Information supplied
============
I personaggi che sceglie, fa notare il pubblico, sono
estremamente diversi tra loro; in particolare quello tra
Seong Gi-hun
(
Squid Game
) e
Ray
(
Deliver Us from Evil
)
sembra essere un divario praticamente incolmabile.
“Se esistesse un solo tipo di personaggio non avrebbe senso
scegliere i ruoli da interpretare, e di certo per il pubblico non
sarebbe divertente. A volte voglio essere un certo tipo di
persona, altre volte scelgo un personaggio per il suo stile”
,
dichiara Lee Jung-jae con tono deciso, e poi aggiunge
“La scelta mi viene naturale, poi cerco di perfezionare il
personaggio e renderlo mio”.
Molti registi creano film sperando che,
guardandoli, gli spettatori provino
============
What you have to do
Quote the lines above word for word, keeping each line break in place.

Result for this task
I personaggi che sceglie, fa notare il pubblico, sono
estremamente diversi tra loro; in particolare quello tra
Seong Gi-hun
(
Squid Game
) e
Ray
(
Deliver Us from Evil
)
sembra essere un divario praticamente incolmabile.
“Se esistesse un solo tipo di personaggio non avrebbe senso
scegliere i ruoli da interpretare, e di certo per il pubblico non
sarebbe divertente. A volte voglio essere un certo tipo di
persona, altre volte scelgo un personaggio per il suo stile”
,
dichiara Lee Jung-jae con tono deciso, e poi aggiunge
“La scelta mi viene naturale, poi cerco di perfezionare il
personaggio e renderlo mio”.
Molti registi creano film sperando che,
guardandoli, gli spettatori provino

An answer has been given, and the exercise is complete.